Tapping into blues rock archetypes with sparse guitar soloing over a slithering bass line, “Dirt” is a seven minute jam session that intrigues the listener in many ways. The slowed pace is a perfect segue into side two’s apocalyptic break down, much like the eye of a hurricane.

5. "1970"

The second side of “Fun House” stands among the greatest 18 minutes ever etched onto vinyl. Where side one focused on a shorter stonewall framework, side two is where The Stooges let loose a soundtrack to the end of the world.

A few moments into “1970” and Iggy’s gluttonous belly bursts, unleashing a combination of one of my most cherished drumbeats and a saxophone solo so treacherous and loud Charlie Parker would eat his heart out listening to it.

6. "Fun House"

Building on the sax imbued moments that came just before, “Fun House” is the middle section of the world’s own cataclysmic concerto.

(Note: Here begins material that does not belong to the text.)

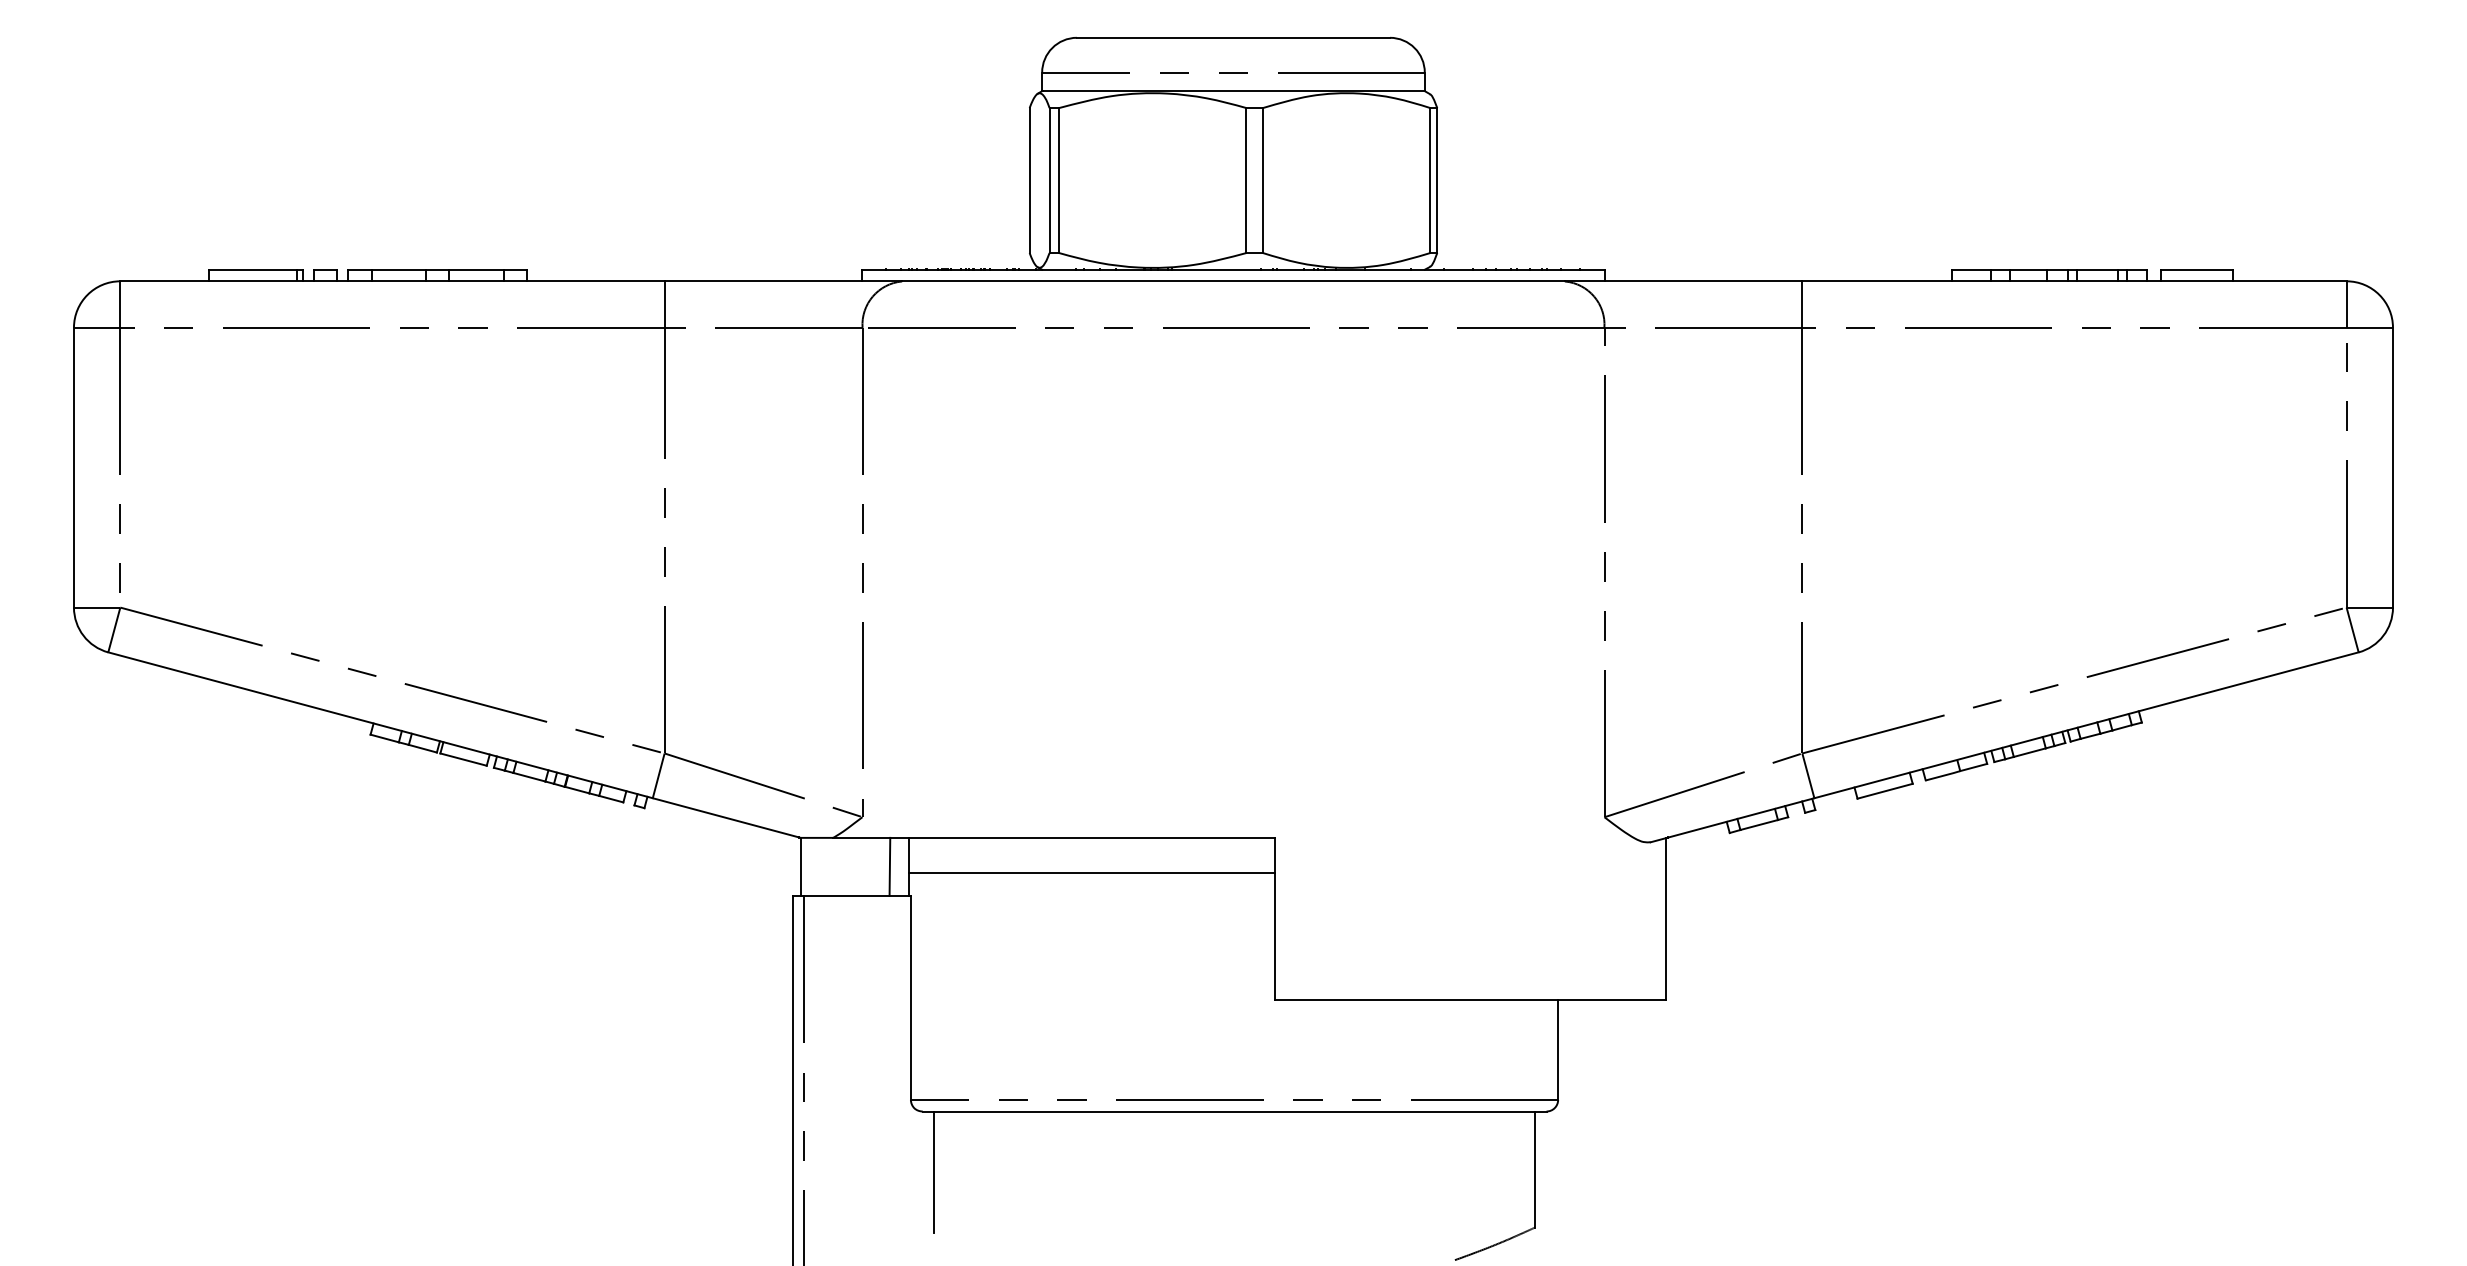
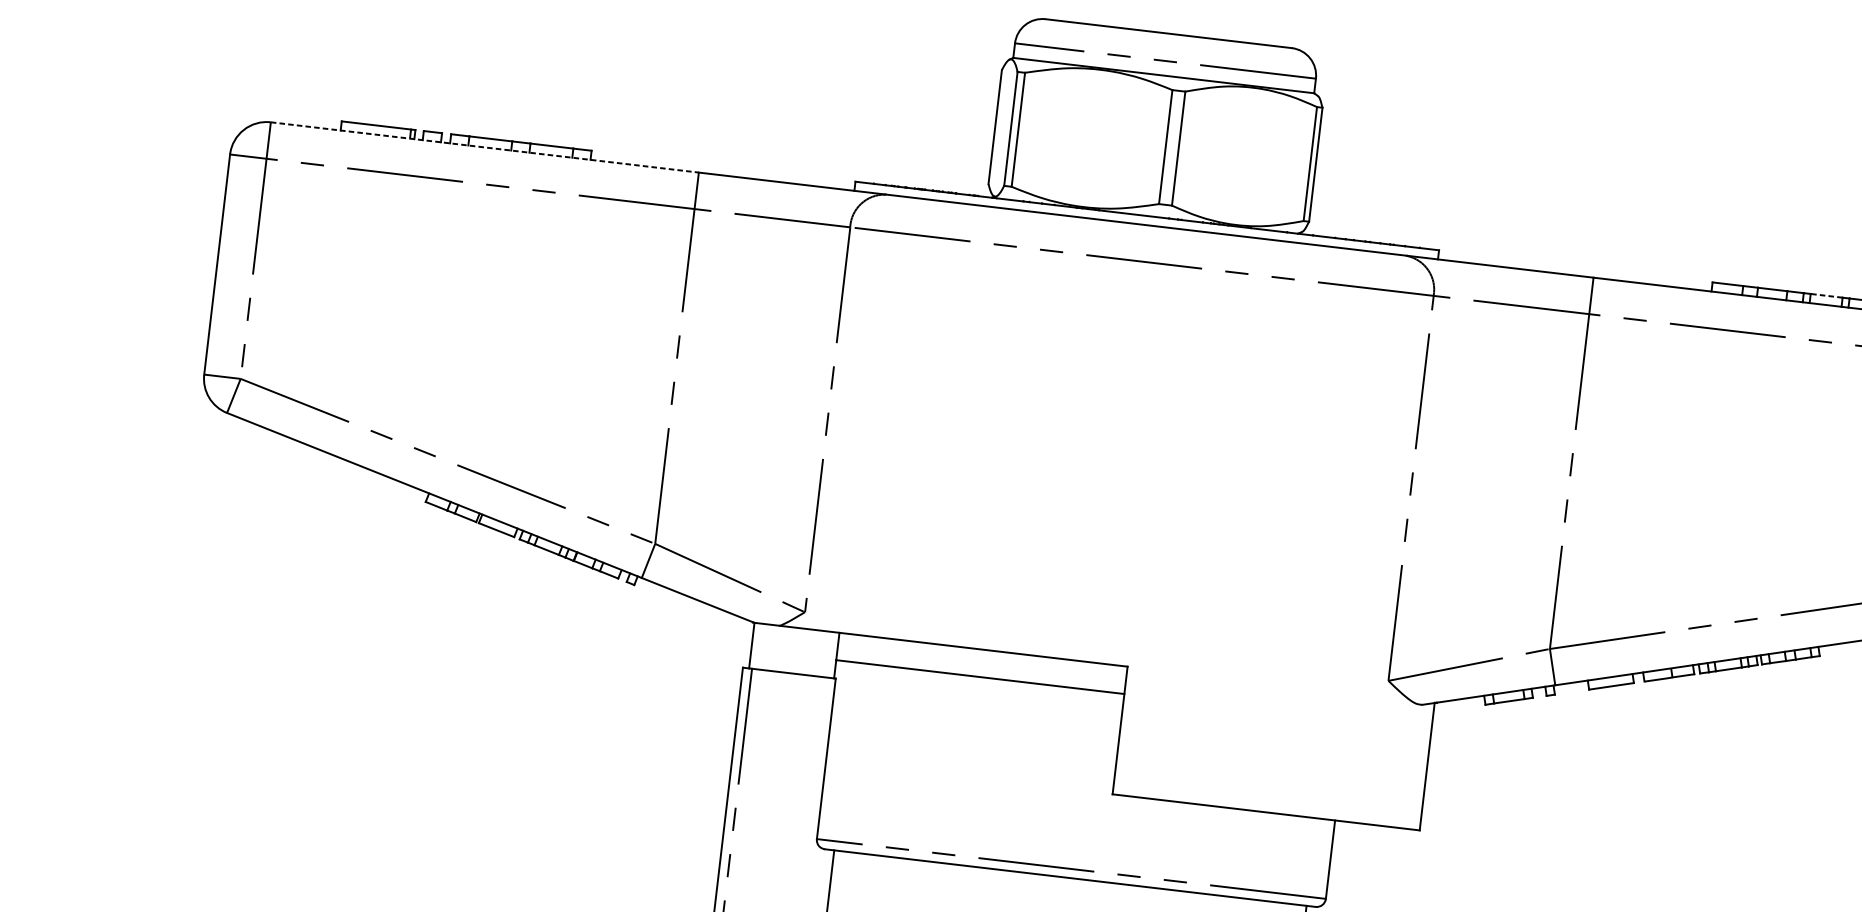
line: (2096, 269) -> (1825, 295), solid -> dashed
line: (393, 281) -> (485, 147), solid -> dashed
line: (889, 866) -> (821, 653), removed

The Stooges further break musical precedent by blending punk-rock rhythm section repetition, vocal yelps, a Sly and the Family Stone like funky guitar riff and saxophone improvisation. The "Fun House," wherever it may be, is a nasty place and the band wants you to know.

7. "L.A. Blues"

Setting the stage for the third act of the end of the world, “L.A. Blues” is the final release of pent up tension on the album. The entire arduous journey of The Stooges’ proto-punk masterpiece leads to this, a complete psychotic meltdown that sounds like an assortment of power tools revving at full force.

Regardless of its admittedly difficult ending track, “Fun House” is an undeniably essential stepping stone on the path to traditional punk rock and I just can’t get enough of it. Even 45 years later, it still feels relevant and edgy in a way few albums have ever managed to do.

The Stooges never got its due with sales numbers and fame, but that’s OK. As long as their legacy graces my record cabinet with its presence, I’ll know the legend lives on.